Aristotle calls rhetoric the “available means of persuasion.” Is persuasion at the pulpit an appropriate goal for the preacher? Perhaps persuasion conflicts with 1 Corinthians 2.1-5?
“And I, when I came to you, brothers, did not come proclaiming to you the testimony of God with lofty speech or wisdom. For I decided to know nothing among you except Jesus Christ and him crucified. And I was with you in weakness and in fear and much trembling, and my speech and my message were not in plausible words of wisdom, but in demonstration of the Spirit and of power, so that your faith might not rest in the wisdom of men but in the power of God.”
And yet, isn’t Paul trying to persuade Festus in Acts 26?
Dave Helm and Robert Kinney are both preachers who have studied rhetoric, Kinney having done so at the doctoral level. Kinney is the director of one of my favorite ministries, the Charles Simeon Trust (find his bio, read some of his articles). Dave Helm planted Holy Trinity Church in Chicago and now pastors Christ Church Chicago, and Kinney is an evangelical curate at Christ Church in Vienna, Austria.
In their talk, On Rhetoric, they notice that rhetoric, classically understood, is a means of persuasive argumentation. According to Aristotle and Quintillian, rhetoric is not persuasion for the sake of persuasion. For them, rhetoric must be persuasion that is driven by a sense virtue or truth. When we consider employing rhetoric in the service of not subjective truth but the truth of God in the Word of God, rhetoric becomes very meaningful. If rhetoric is about getting something across, then preaching ought to be understood as getting the truth across: the gospel.
Understood this way, Paul is actually one of the supreme examples of rhetoric. This makes sense because he was trained in Greco-Roman rhetoric.
This is not terribly hard to see. Kinney says that, classically, rhetoricians divided rhetoric into three parts.
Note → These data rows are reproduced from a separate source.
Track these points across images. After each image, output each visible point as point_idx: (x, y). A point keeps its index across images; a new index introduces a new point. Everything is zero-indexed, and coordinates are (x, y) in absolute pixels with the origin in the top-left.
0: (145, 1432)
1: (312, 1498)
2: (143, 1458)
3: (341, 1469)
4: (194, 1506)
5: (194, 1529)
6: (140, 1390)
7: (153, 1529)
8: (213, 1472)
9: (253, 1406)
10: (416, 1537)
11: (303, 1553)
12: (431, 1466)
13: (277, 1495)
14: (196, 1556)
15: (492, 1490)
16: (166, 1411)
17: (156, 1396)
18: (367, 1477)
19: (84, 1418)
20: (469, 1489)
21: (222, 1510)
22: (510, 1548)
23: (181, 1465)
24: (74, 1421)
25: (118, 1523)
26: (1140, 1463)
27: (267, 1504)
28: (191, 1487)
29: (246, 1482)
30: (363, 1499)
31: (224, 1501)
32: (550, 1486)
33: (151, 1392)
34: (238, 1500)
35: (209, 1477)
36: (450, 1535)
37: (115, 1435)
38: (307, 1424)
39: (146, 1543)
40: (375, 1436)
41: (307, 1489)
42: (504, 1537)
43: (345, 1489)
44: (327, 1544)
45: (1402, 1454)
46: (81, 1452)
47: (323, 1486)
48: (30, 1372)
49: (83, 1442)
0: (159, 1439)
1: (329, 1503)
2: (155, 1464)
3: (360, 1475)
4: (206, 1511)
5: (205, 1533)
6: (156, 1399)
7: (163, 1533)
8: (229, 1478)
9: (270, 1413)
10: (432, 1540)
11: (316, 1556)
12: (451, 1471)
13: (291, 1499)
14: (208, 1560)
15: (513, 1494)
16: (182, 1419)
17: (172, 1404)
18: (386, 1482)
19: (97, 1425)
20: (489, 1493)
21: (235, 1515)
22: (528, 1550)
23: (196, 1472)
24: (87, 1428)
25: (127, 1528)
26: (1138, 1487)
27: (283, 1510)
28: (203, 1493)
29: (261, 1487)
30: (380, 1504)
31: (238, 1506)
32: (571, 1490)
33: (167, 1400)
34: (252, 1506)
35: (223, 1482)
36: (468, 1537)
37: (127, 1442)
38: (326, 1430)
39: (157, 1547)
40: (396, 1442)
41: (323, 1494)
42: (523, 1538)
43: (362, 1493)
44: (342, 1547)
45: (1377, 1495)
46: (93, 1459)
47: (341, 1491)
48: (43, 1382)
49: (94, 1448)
First, invention is the creating of an argument; again, classical authors would say that the truth invented must be virtuous. Second, arrangement is the structure, the way the building blocks (ideas) of the argument fit together. Finally, elocution includes all of those ornamental elements like vocabulary and tone and illustration that convey the argument.
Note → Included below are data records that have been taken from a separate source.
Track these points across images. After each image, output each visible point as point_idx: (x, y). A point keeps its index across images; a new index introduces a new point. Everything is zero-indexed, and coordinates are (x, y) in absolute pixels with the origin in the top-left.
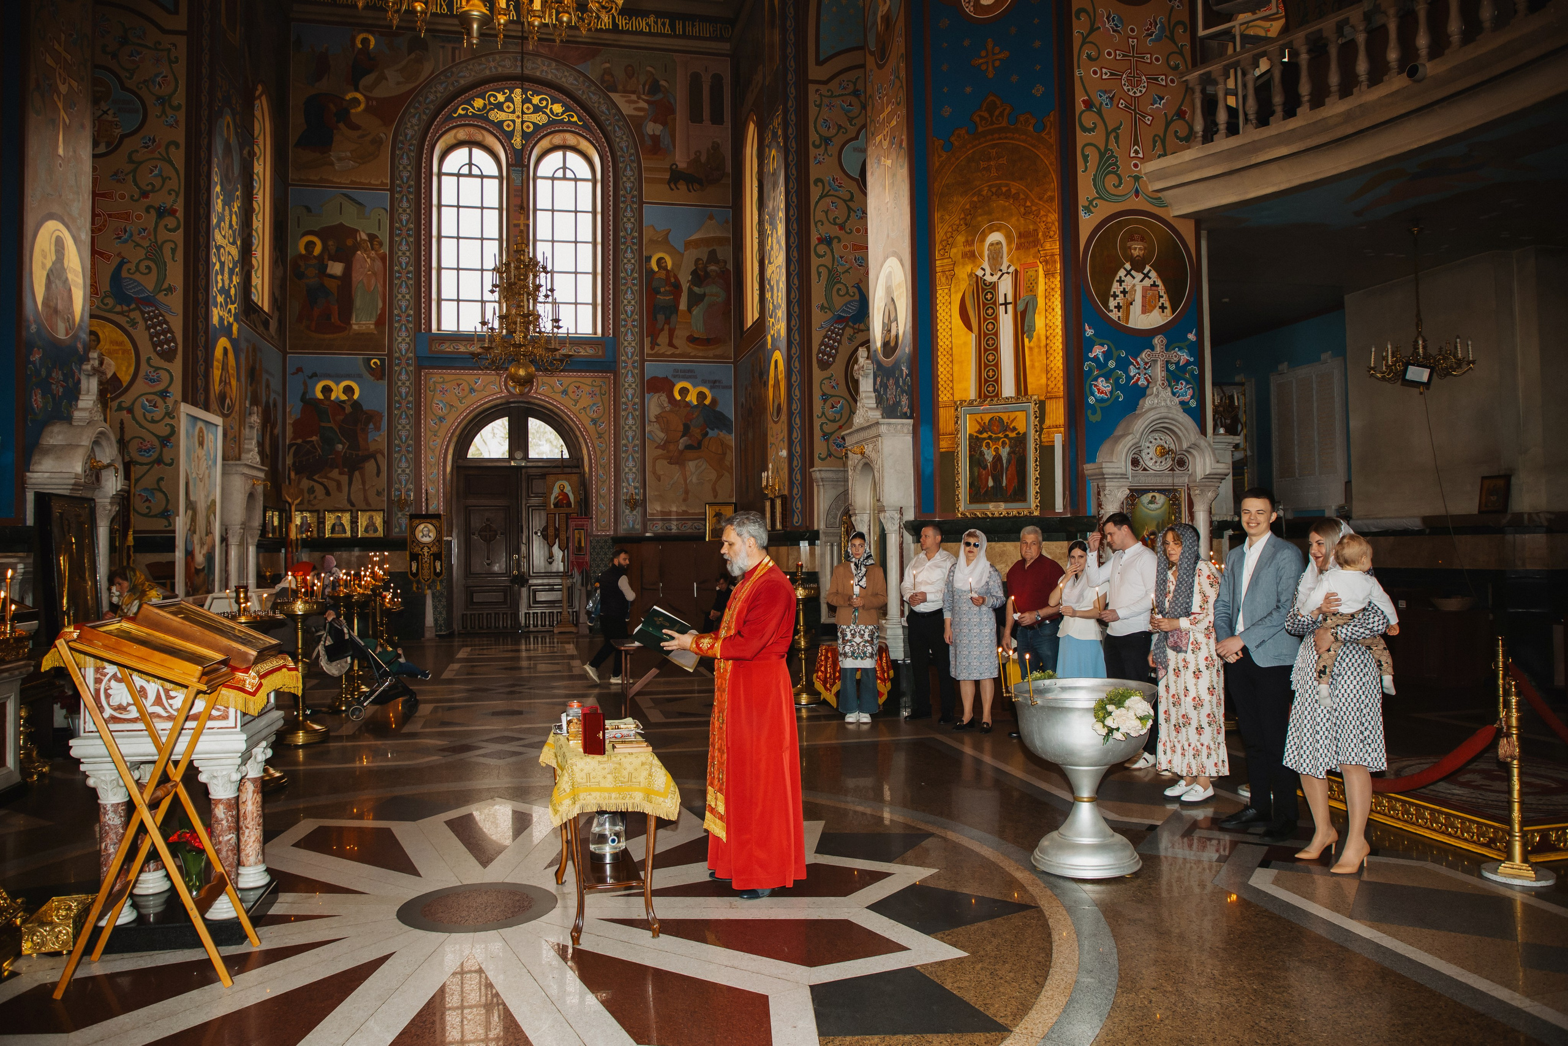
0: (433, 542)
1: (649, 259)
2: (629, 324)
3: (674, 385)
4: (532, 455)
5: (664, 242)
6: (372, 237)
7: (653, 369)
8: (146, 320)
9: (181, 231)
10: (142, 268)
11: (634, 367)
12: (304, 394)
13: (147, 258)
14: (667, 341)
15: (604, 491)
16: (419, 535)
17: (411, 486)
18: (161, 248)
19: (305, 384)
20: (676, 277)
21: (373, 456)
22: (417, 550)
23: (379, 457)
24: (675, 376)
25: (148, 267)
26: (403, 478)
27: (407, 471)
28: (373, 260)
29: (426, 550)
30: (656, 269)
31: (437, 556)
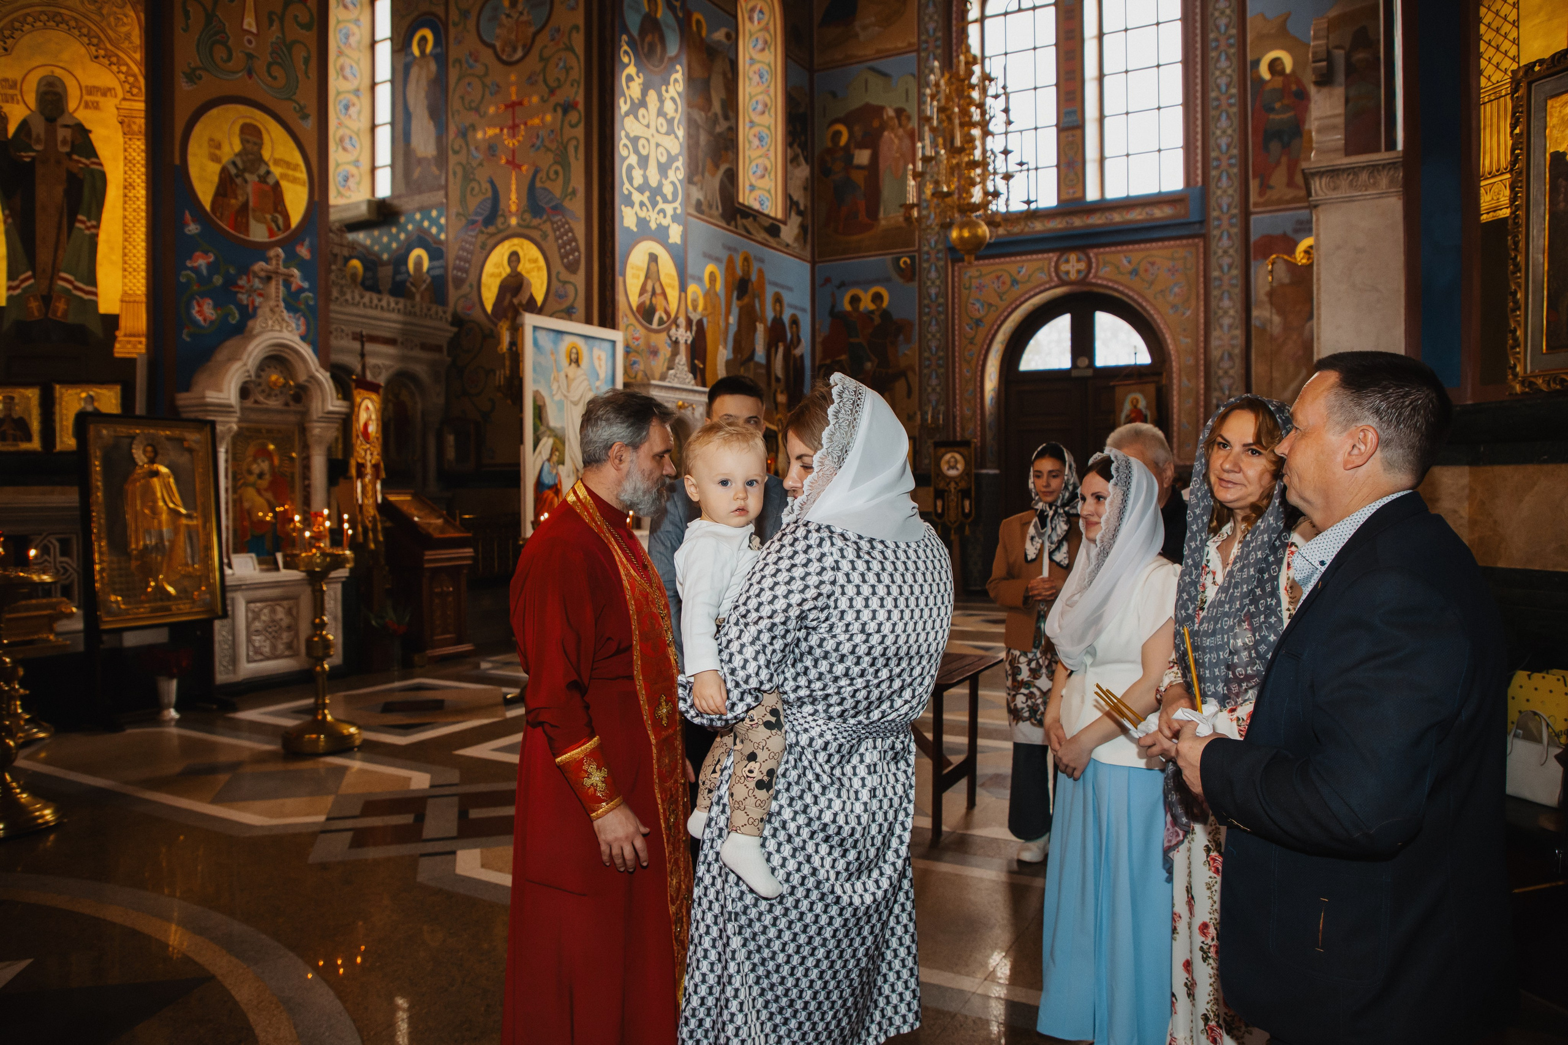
0: (961, 476)
1: (1256, 63)
2: (1224, 163)
3: (1295, 244)
4: (1100, 362)
5: (1282, 36)
6: (900, 112)
7: (1262, 224)
8: (555, 231)
9: (582, 126)
10: (552, 176)
11: (1231, 225)
12: (833, 307)
13: (556, 162)
14: (1285, 180)
15: (1189, 403)
16: (944, 467)
17: (942, 408)
18: (566, 148)
19: (833, 295)
20: (1298, 82)
21: (903, 374)
22: (942, 485)
23: (910, 374)
24: (1296, 231)
25: (556, 173)
26: (933, 398)
27: (938, 389)
28: (900, 139)
29: (953, 485)
30: (1265, 74)
31: (965, 494)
As a preacher, I don’t have to invent an argument. The Bible tells the preacher what to say (and what not to say). The arrangement is likewise constrained; the structure of the sermon ought to be informed by the structure of the passage. Considering just these two elements, Helm notices that sometimes preachers simply jump to exegesis so that the only constraint to the sermon are grammatical elements. And then there’s elocution, what homiletic professors call delivery. While it may be harder to make this connection, even though a lot of delivery flows from the personality of the preacher (and the personality of the audience), every passage has a tone that ought to dictate delivery. For this reason, Helm and Kinney recommend that a preacher gains a sense of “conscious competence” in being aware of classical rhetoric.
A couple of personal take-aways from, On Rhetoric:
- Helm shares that Cicero placed a premium on brevity, clarity, and plausibility. I especially aim for clarity and yet find that I have to constantly and deliberately re-calibrate sermons to get there.
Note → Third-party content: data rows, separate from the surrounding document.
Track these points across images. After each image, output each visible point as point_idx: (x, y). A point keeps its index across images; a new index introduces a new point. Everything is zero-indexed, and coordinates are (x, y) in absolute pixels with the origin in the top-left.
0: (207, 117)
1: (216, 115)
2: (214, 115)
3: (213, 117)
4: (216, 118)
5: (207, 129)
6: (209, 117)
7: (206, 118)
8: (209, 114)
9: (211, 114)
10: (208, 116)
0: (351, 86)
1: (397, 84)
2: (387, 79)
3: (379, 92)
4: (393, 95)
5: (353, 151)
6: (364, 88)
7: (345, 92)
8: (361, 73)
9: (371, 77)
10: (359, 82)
- Kinney says that an awareness of rhetoric helps him know what to cut from the sermon. The sermon writing process can sometime invite elements that don’t clearly serve the argument provided by Scripture, and can send our listeners down a distracting path.
- Finally, Helm observes that an understanding of rhetoric can help us drive the argument of our text into the hearts of the listener, and conclude the sermon! Oh, how dreadful (and tempting) is the long and meandering conclusion.